À la fin août, les Syriens enregistrés comme réfugiés ou en attente de l'être étaient 110 000 en Égypte, 168 000 en Irak, 515 000 en Jordanie, 716 000 au Liban et 460 000 en Turquie, a détaillé le Haut commissariat de l'ONU aux réfugiés (HCR).

La semaine dernière, les menaces occidentales de représailles contre le régime après l'attaque chimique présumée ont aussi provoqué un nouvel afflux aux frontières, même si beaucoup disaient vouloir s'éloigner seulement le temps d'éventuelles frappes.

Outre les réfugiés, environ 4,25 millions de personnes sont déplacées à l'intérieur de la Syrie, soit un total de plus de six millions de personnes déracinées sur 22 millions d'habitants, ce qui n'a pas d'équivalent dans le monde, a souligné le HCR.

À Damas, les déplacés ont remplacé les touristes. Dans des hôtels décrépits du secteur populaire de Marjé à Damas, plusieurs dizaines d'entre eux vivent ainsi, certains depuis plus d'un an, entassés dans des chambres de 15m2 où ils cuisinent dans les salles de bain.

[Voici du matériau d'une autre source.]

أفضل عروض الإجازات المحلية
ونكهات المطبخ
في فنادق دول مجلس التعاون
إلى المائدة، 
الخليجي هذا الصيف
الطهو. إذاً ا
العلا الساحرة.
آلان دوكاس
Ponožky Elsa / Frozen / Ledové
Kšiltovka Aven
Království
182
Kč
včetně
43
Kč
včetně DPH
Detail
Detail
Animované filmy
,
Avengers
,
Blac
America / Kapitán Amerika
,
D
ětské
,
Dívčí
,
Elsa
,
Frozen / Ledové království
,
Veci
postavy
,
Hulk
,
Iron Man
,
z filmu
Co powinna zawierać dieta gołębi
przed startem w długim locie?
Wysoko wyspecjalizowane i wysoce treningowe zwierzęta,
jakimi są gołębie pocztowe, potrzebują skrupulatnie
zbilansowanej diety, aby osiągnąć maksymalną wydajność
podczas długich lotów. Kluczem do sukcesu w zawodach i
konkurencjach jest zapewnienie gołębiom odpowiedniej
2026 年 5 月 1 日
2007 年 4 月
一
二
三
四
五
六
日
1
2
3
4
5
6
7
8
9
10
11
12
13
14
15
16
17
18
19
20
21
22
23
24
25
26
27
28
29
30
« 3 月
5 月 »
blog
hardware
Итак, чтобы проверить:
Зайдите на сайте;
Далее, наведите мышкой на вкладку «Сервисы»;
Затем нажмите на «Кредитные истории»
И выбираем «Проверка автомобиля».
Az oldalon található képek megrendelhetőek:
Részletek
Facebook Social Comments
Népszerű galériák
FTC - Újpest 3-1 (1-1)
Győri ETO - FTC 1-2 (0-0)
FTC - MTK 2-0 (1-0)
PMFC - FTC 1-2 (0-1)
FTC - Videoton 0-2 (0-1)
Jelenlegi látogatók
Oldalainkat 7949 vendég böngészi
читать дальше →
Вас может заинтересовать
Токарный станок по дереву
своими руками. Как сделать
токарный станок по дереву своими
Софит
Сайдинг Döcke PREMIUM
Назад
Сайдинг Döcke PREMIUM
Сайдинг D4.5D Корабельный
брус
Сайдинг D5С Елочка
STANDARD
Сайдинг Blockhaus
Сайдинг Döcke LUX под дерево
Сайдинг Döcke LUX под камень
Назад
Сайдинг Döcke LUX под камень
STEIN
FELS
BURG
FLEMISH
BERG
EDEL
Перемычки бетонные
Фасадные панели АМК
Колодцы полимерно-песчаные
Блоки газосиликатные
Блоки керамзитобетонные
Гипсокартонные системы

Lundi, le gouvernement français a diffusé une note de synthèse de ses services de renseignement analysant 49 vidéos tournées après l'attaque du 21 août en concluant à la responsabilité du régime dans la mort d'au moins 281 personnes par gaz toxiques. Les États-Unis ont parlé de plus de 400 enfants et un millier d'adultes tués, l'Observatoire syrien des droits de l'Homme (OSDH) a évoqué un bilan de plus de 500 morts.

Le Parlement français doit débattre mercredi en session extraordinaire d'une éventuelle intervention militaire, mais aucun vote n'est prévu selon le premier ministre Jean-Marc Ayrault.

«Le peuple français n'est pas notre ennemi, mais (...) dans la mesure où la politique de l'État français est hostile au peuple syrien, cet État sera son ennemi», a répliqué M. Assad dans une interview au journal français Le Figaro.

«Il y aura des répercussions, négatives bien entendu, sur les intérêts de la France», a-t-il encore menacé.

«Le risque d'une guerre régionale existe», a-t-il ajouté dans cette rare interview à un média occidental. «Le Moyen-Orient est un baril de poudre et le feu s'en approche aujourd'hui», a-t-il mis en garde.

À trois jours d'un sommet du G20 jeudi à Saint-Pétersbourg - durant lequel aucun tête-à-tête n'est prévu entre Vladimir Poutine et Barack Obama - la Russie a réitéré son opposition à une frappe contre son allié syrien.

Le chef de la diplomatie russe Sergueï Lavrov a assuré lundi qu'une intervention contre Damas  pourrait «reporter pour longtemps, voire à jamais, les perspectives» d'une conférence de paix en vue d'un règlement du conflit syrien, qui a déjà fait selon l'OSDH plus de 110 000 morts.